Virgin Australia seemingly unphased by Qantas COVID flight credits criticism, refuses to refund disabled customer $15k

Virgin Australia seemingly unphased by Qantas COVID flight credits criticism, refuses to refund disabled customer $15k
Edited by Travel Weekly


    A blind, elderly passenger has been told she risks losing $15,000 worth of flight credits acquired over the COVID pandemic at the end of the year, and will not be able to use the money towards flights to America to visit her sick child.

    A collective total of $276 million is set to be lost by Australians who booked flights with Virgin Australia before the airline went into voluntary administration at the height of the COVID pandemic in March 2020.

    Karen Lancaster, a legally blind disability pensioner who spent $15 000 to buy return flights to LA in order to visit her family for the first time in years is set to lose the money at the end of the year.

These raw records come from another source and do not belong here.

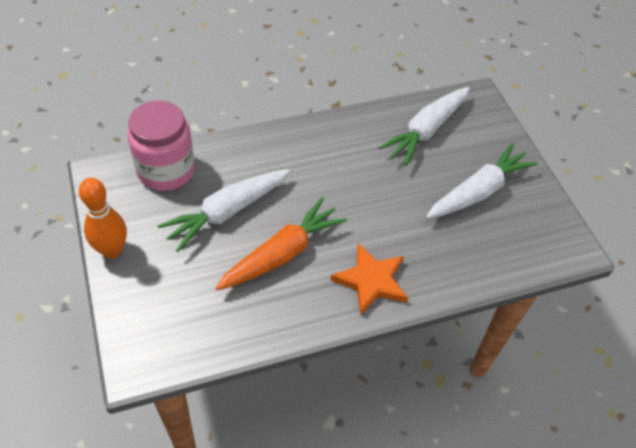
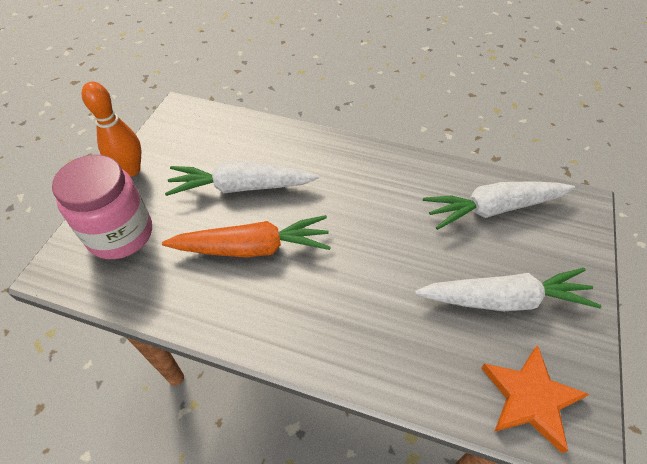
camera: 40 degrees right, 0 degrees up
(166, 170) = (227, 130): pink jar -> pink jar (120, 234)
(371, 281) = (309, 323): orange star -> orange star (530, 398)

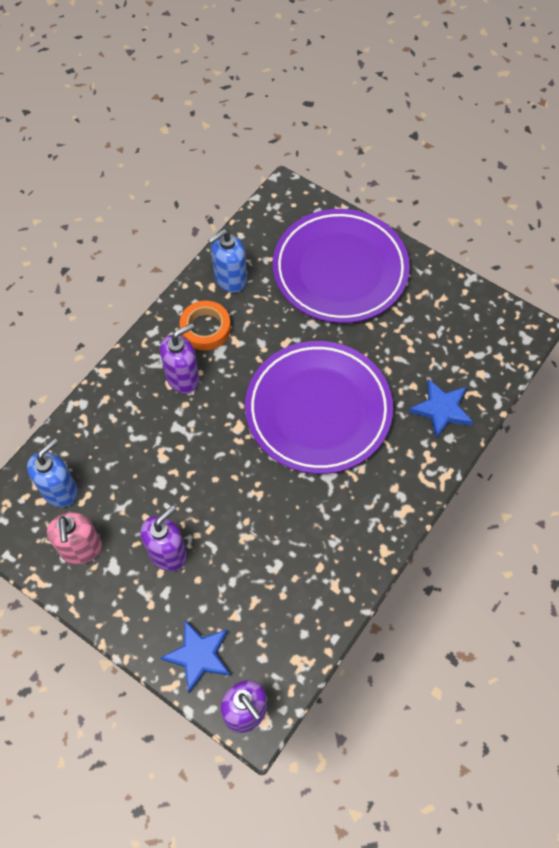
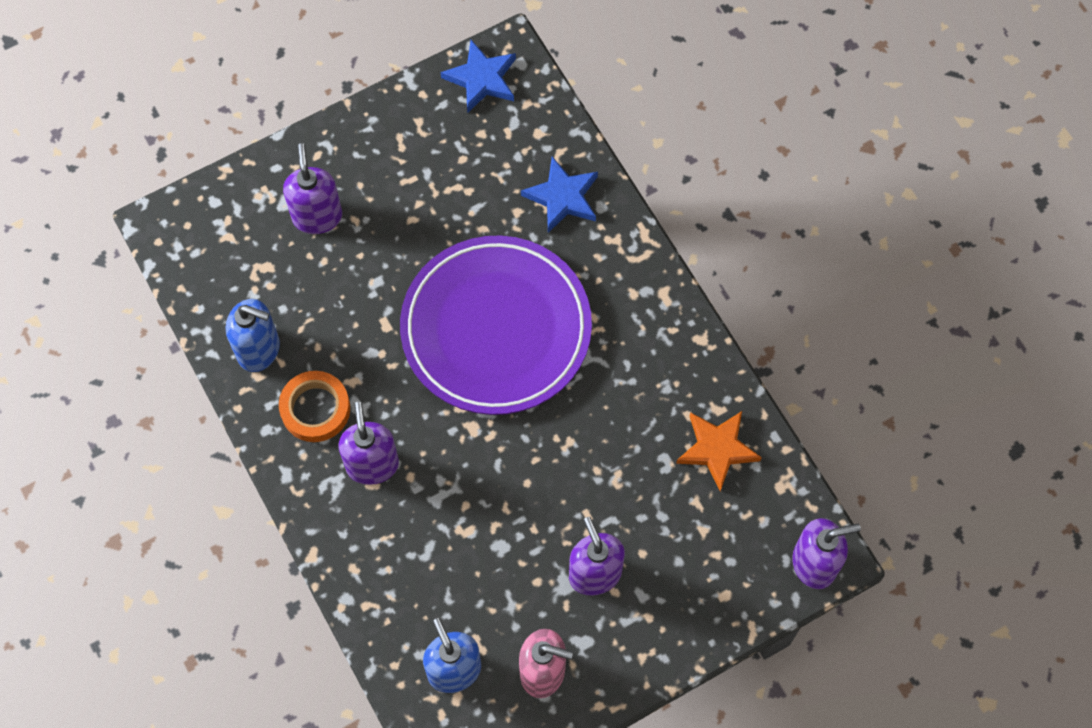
camera: 65 degrees left, 5 degrees up
(198, 656) = (731, 588): blue star -> blue star (482, 79)
(230, 279) = (259, 350): blue soap dispenser -> blue soap dispenser turned 60 degrees counterclockwise
(303, 599) = (717, 449): none -> orange star
(340, 270) = (317, 216): purple plate -> purple soap dispenser

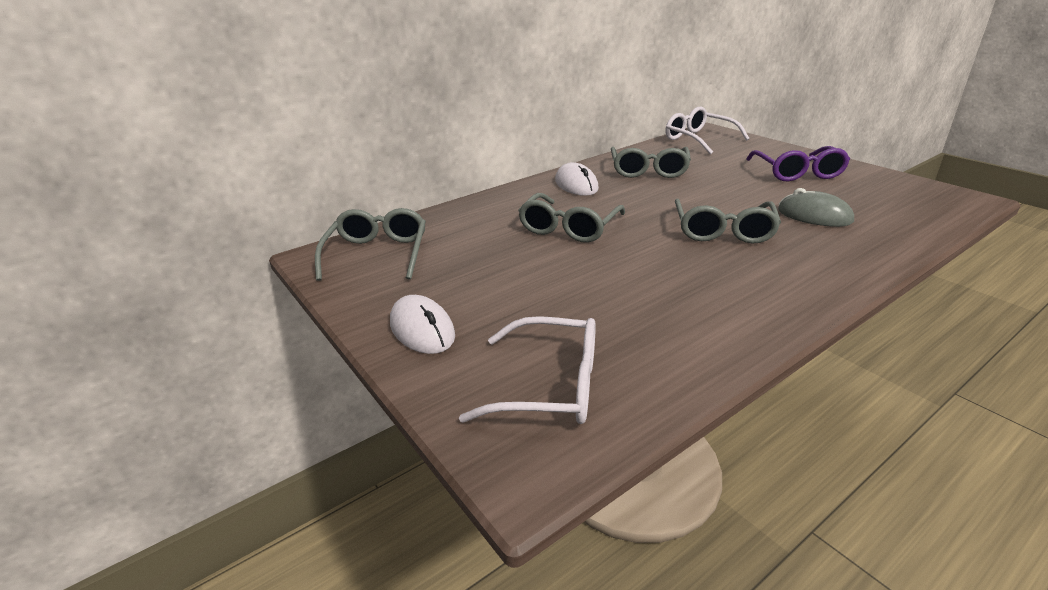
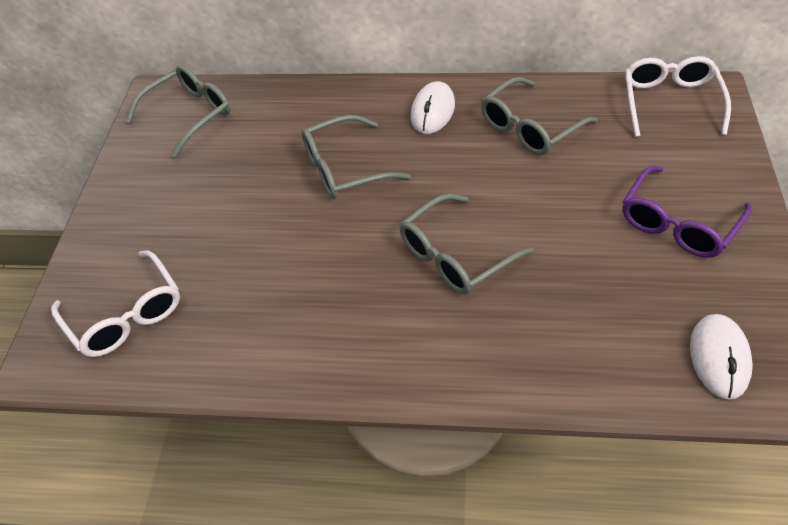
camera: 45 degrees right, 20 degrees up
(422, 330) = (125, 214): white mouse -> white mouse (719, 358)
(814, 216) = (572, 294): grey mouse -> none

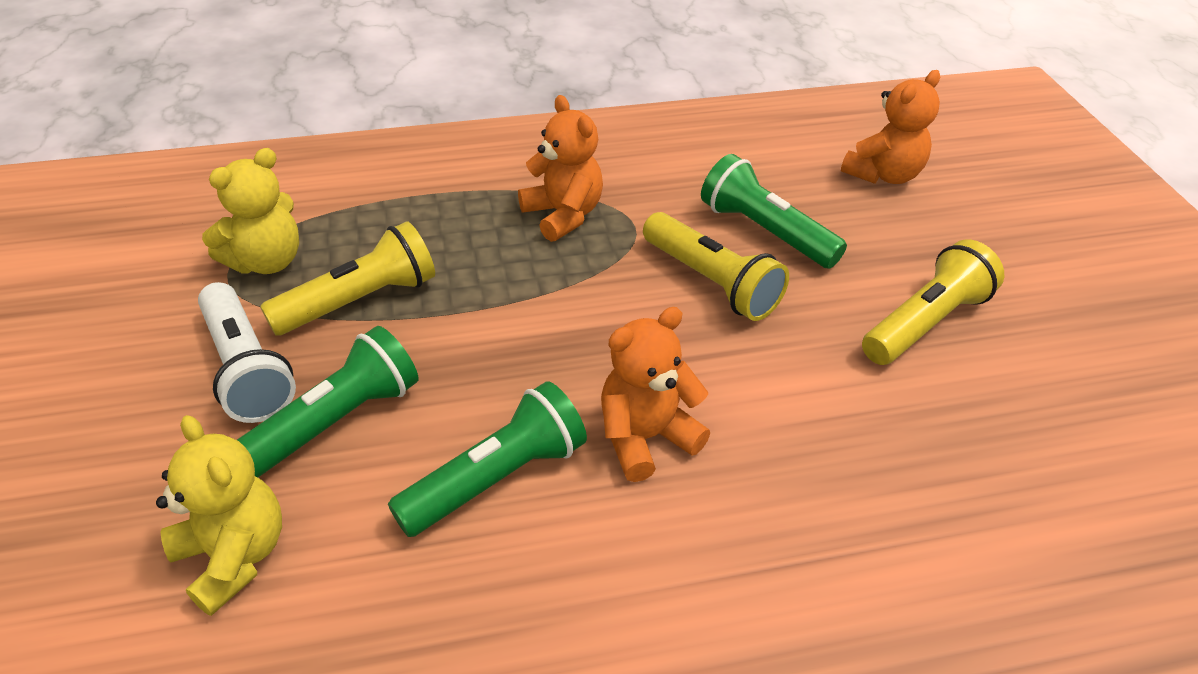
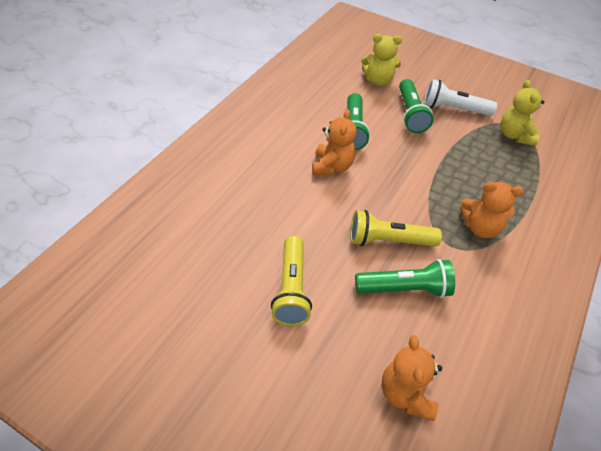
camera: 130 degrees right, 5 degrees up
(359, 301) = (469, 144): yellow flashlight -> none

    “I’m 71, I have some health issues,” she told ABC’s 7:30 program.

    “[My son has] had leukaemia, it might be my one last chance to see him and, I’ve never met my granddaughter, she’ll be 21 in February.”

    After her flights were cancelled in June 2020, Ms Lancaster was told she would be able to fly to Los Angeles when borders reopened. The carrier has since cut down on its international routes and Lancaster has been left with no way to fly to LA as the credits are not transferable between carriers.

    “And so I never worried I could have got my money, and then they changed their mind,” she continued.

    “They told me that they wouldn’t give me a refund, that I could use my money as a credit to go anywhere in Australia, New Zealand, Christmas Island, Bali, Fiji, Solomon Islands.”

    In response to criticism surrounding the deadline for customers affected, a Virgin spokesperson said, “We are committed to helping customers impacted by flight cancellations, and we have extended the expiry date for Future Flight Credits multiple times in recognition of the challenges COVID posed to travel.”

    “These credits will expire on 31 December 2023, over three years after they were issued.”